In Bahrain he collided with Stroll on lap 12 after exiting the pitlane. The ensuing grid penalty compromised his race in Russia, though he did manage to recover to claim a point. Sainz’s contact with Romain Grosjean on lap 1 in Montreal, which ruined the Haas driver’s race and forced Felipe Massa into retirement, has also resulted in a three-place grid penalty for the next race in Baku.

Grosjean called Sainz’s driving “dangerous” and the young Spaniard might do well to replicate Grosjean’s approach to racing. Once dubbed “a first-lap nutcase” for his wild and unpredictable racing, the Frenchman has calmed significantly, at least in his driving style. His radio messages, it must be said, remain wild.

Other notes
* Kvyat called the stewarding at the Canadian Grand Prix a “stupid circus” after the stewards gave him a second penalty after handing him the incorrect penalty the first time for his parade lap misdemeanour. One thing Ross Brawn and co should be assessing in ‘new F1’ is both the nature of penalties and the way they are handed down. As this column noted last week, time penalties is one area that needs to be optimised ASAP to improve the racing.

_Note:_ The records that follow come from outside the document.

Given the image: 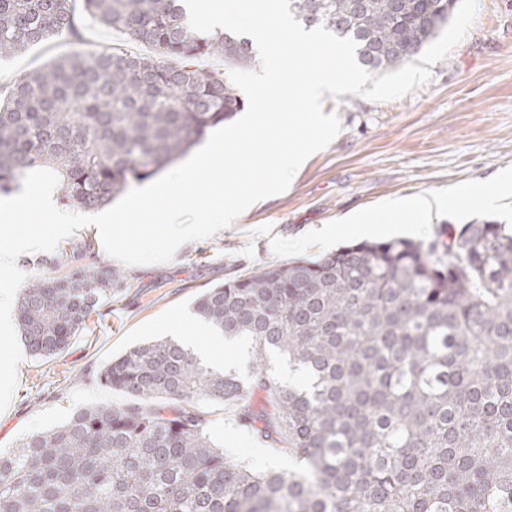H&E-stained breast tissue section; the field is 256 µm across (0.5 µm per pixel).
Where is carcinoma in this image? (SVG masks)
Masks as SVG:
<instances>
[{
  "label": "carcinoma",
  "mask_w": 512,
  "mask_h": 512,
  "mask_svg": "<svg viewBox=\"0 0 512 512\" xmlns=\"http://www.w3.org/2000/svg\"><path fill=\"white\" fill-rule=\"evenodd\" d=\"M75 0H0V58L75 33ZM125 44L87 48L14 82L0 105V196L48 168L66 204L95 209L184 156L244 108L225 73L247 38H196L178 0H83ZM458 0H290L306 27L356 45L384 73L448 25ZM147 45L143 54L126 45ZM121 272L98 261L20 289L29 352L51 358L112 301ZM195 313L251 341L241 379L156 340L100 371L120 406L76 410L0 452V512H512V234L466 224L428 243L340 247L270 264L198 297ZM277 353L299 385L268 368ZM286 470L224 454L202 403Z\"/></svg>",
  "instance_id": "carcinoma-1"
}]
</instances>
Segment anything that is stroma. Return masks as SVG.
Here are the masks:
<instances>
[{"label": "stroma", "instance_id": "35a3bbf8", "mask_svg": "<svg viewBox=\"0 0 512 512\" xmlns=\"http://www.w3.org/2000/svg\"><path fill=\"white\" fill-rule=\"evenodd\" d=\"M74 20L78 37H52L21 58L0 59V100L18 77L84 44L122 41L82 8H75ZM414 62L429 69L430 78L402 98H324V113L336 114L341 130L307 159L285 192L257 202L242 223L184 243L169 262L122 266L123 288L92 314L63 353L44 360L23 352L12 399L0 412V451L62 424L81 407L125 403L122 393L100 384V369L130 348L165 337L171 317L193 332V303L209 288L271 263L315 261L365 241L356 225L345 224L347 215L452 189L495 191L497 175L512 172V0H459L447 28ZM489 220L511 223L512 211L466 202L446 220L415 225L410 238L427 241L447 226ZM326 225L339 228L340 236L310 242L311 230ZM95 233V227H85L54 251L20 255L17 266L30 278L66 274L86 262L73 246ZM236 415L232 404L212 411L213 441L262 470L285 464V456L260 451Z\"/></svg>", "mask_w": 512, "mask_h": 512}]
</instances>
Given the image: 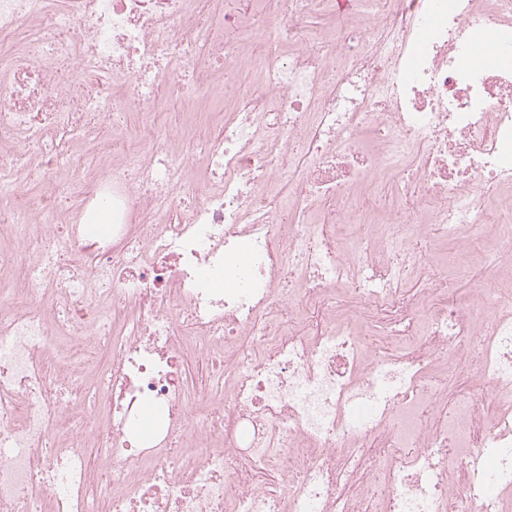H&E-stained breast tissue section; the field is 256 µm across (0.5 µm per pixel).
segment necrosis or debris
I'll list each match as a JSON object with an SVG mask.
<instances>
[{
    "mask_svg": "<svg viewBox=\"0 0 512 512\" xmlns=\"http://www.w3.org/2000/svg\"><path fill=\"white\" fill-rule=\"evenodd\" d=\"M324 2L0 0V512H512V0ZM493 241L488 236L484 238L479 246L471 249L467 255L470 261V265H467L466 271H463L461 276L458 277V288L460 297L466 300L470 293L475 289L479 288V279L476 276L479 269H481L480 264H478L482 257L492 248Z\"/></svg>",
    "mask_w": 512,
    "mask_h": 512,
    "instance_id": "obj_1",
    "label": "necrosis or debris"
}]
</instances>
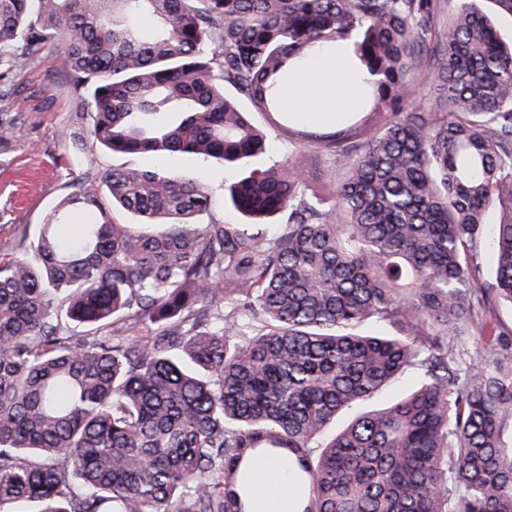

* Fernando Alonso called the speed differential between the McLaren Honda and other cars “dangerous” in Montreal. Canadian fans showed their adoration for the two-time champion after he retired (yet again) and the paddock is abuzz with talk that McLaren will be powered by Mercedes from 2018 onwards.

* Max Verstappen’s start was a thing of wonder, though as Vettel said, the Red Bull driver was fortunate not to puncture the tyre that shredded the Ferrari’s front wing. It is unlikely that Verstappen had the pace to challenge Hamilton but Bottas may have been under threat given that he was in a Red Bull sandwich and that they could have split their strategy to jump the Mercedes during the pit stops. And how long before the Red Bull star’s frustrations boil over and Verstappen asks to jump ship? There is, after all, likely to be a vacancy at Ferrari in 2018.